Document passage Block Start
The idea of living your life as if you’ll never have tomorrow has appeared time and again in pop culture. Rock band Switchfoot made it a main theme in the 2002 hit “Dare You To Move.”
Country music star Tim McGraw penned a similar anthem with his 2004 single “Live Like You Were Dying.” It’s an absolutely wonderful sentiment.
However, when death starts knocking at your door, it’s a whole lot harder to put it into practice — at least for most people. But Isabella de la Houssaye seems to not have had a problem trying to seize the day.
According to People, de la Houssaye was entirely committed to healthy living. In fact, when the 55-year-old marathoner started feeling poorly in 2018, she assumed that she’d simply hurt herself.
“When I got symptoms last fall, everyone thought it was a sports injury, that I was overdoing it and it was overuse, which actually delayed the diagnosis,” she said.
“I was so active, and it was a good thing and a bad thing. If someone had said to me that lung cancer migrates to the spine, and then to the brain, I would have been more tuned into this level 10 paid that I was experiencing, but I didn’t know that.”
The reason for her pain turned out to be far more devastating than the actual discomfort. She had metastatic cancer.
“At that point it was stage 4 lung cancer,” de la Houssaye told People. “I had a good size tumor, seven centimeters, in my lungs.
“My entire sacrum was cancer. I had six tumors in my brain, I had them in my sternum, I had them in my pelvis.”
I suspect that most people would entirely abandon whatever plans they had and plunge headfirst into treatment. But not de la Houssaye.
“What would you do if, after 54 years of ‘clean living’ — no drinking, no smoking, exercising every day — you were diagnosed with Stage IV lung cancer?” her son Cason Crane asked on Facebook.
“If you were my mother, you’d channel Arya Stark and say, ‘Not today.’”
According to The New York Times, she decided to go on adventures with each of her five children. And when I say adventures, I really mean adventures.
She has hiked over 500 miles of a Spanish medieval pilgrimage trail called the Camino de Santiago with her son Oliver, her fourth child. She and David, her second child, completed an Ironman race in South Korea.
She even summited the Argentinean mountain of Aconcagua with her third child, Bella. That proved tough for everyone involved.
“I don’t think I can do this anymore,” de la Houssaye said during the trek. “I’m going to take each day at a time, but have no illusion that I will get to the top.”
She was wrong. She did make it to the top, but had to have guides help them off the peak.
In his tribute to de la Houssaye, Crane wrote, “Our circumstances could have been different, and they are for many, and she has taught me that as we go on these journeys, we must ask how we can use them to try to make the world a better place for everyone. My mother has lived this philosophy every single day of her life.
“She inspires me and countless others to try to live our own lives better every day, and if we’re fortunate enough to be able to do so, help others do the same. Love you, mom.”
Document passage Block End
Material provided Block Start
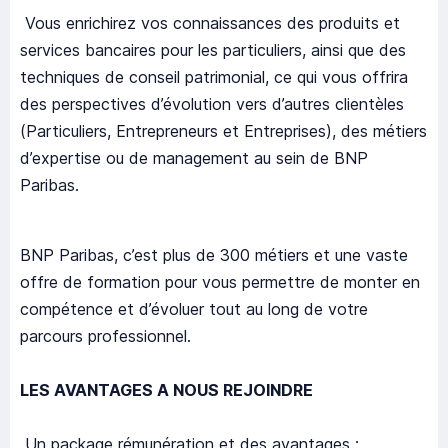
Vous enrichirez vos connaissances des produits et
services bancaires pour les particuliers, ainsi que des
techniques de conseil patrimonial, ce qui vous offrira
des perspectives d’évolution vers d’autres clientèles
(Particuliers, Entrepreneurs et Entreprises), des métiers
d’expertise ou de management au sein de BNP
Paribas.
BNP Paribas, c’est plus de 300 métiers et une vaste
offre de formation pour vous permettre de monter en
compétence et d’évoluer tout au long de votre
parcours professionnel.
LES AVANTAGES A NOUS REJOINDRE
Un package rémunération et des avantages :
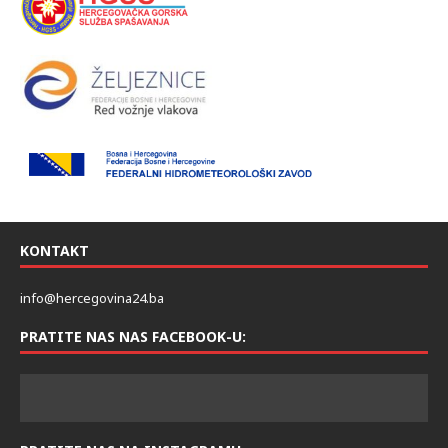
KONTAKT
info@hercegovina24.ba
PRATITE NAS NAS FACEBOOK-U:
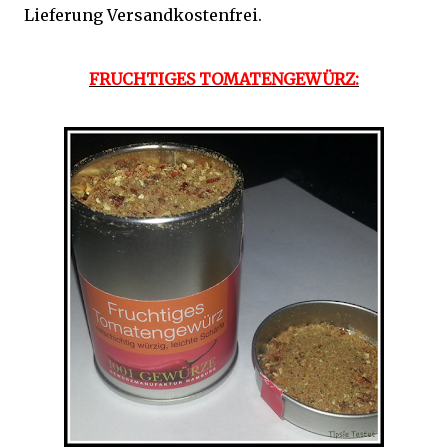
Lieferung Versandkostenfrei.
FRUCHTIGES TOMATENGEWÜRZ:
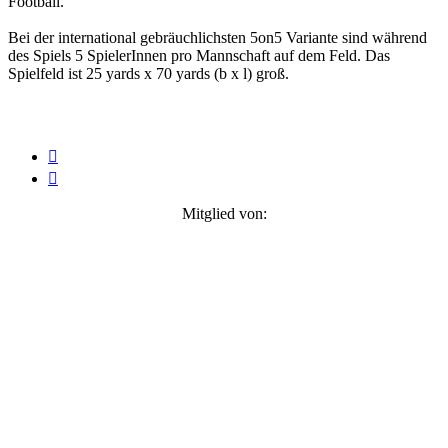
Football.
Bei der international gebräuchlichsten 5on5 Variante sind während
des Spiels 5 SpielerInnen pro Mannschaft auf dem Feld. Das
Spielfeld ist 25 yards x 70 yards (b x l) groß.


Mitglied von:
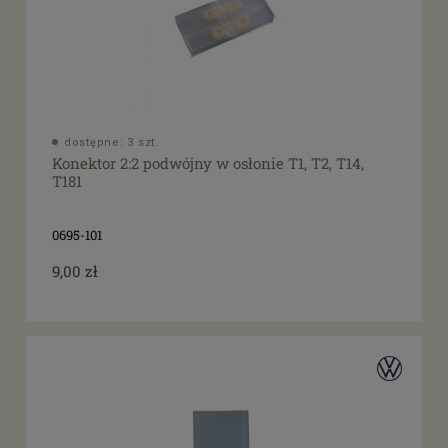
dostępne: 3 szt.
Konektor 2:2 podwójny w osłonie T1, T2, T14,
T181
0695-101
9,00 zł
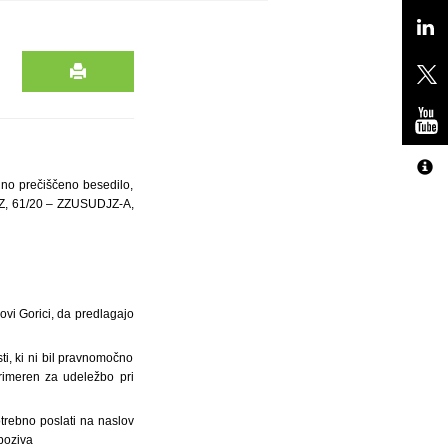
dno prečiščeno besedilo,
DJZ, 61/20 – ZZUSUDJZ-A,
vi Gorici, da predlagajo
ti, ki ni bil pravnomočno
primeren za udeležbo pri
otrebno poslati na naslov
poziva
Material provided Block End
Things to do.
#1 Repeat the stretch of the article on Isabella de la Houssaye from "I suspect that" through "asked on Facebook.".
#2 Answer these questions from the article on Isabella de la Houssaye:
(a) In what year was Tim McGraw's single "Live Like You Were Dying" released?
(b) How large was the tumor in her lungs?
(c) What race did she complete with her son David, and in which country?

Results in order.
#1
I suspect that most people would entirely abandon whatever plans they had and plunge headfirst into treatment. But not de la Houssaye.
“What would you do if, after 54 years of ‘clean living’ — no drinking, no smoking, exercising every day — you were diagnosed with Stage IV lung cancer?” her son Cason Crane asked on Facebook.

#2
(a) 2004
(b) Seven centimeters
(c) An Ironman race, in South Korea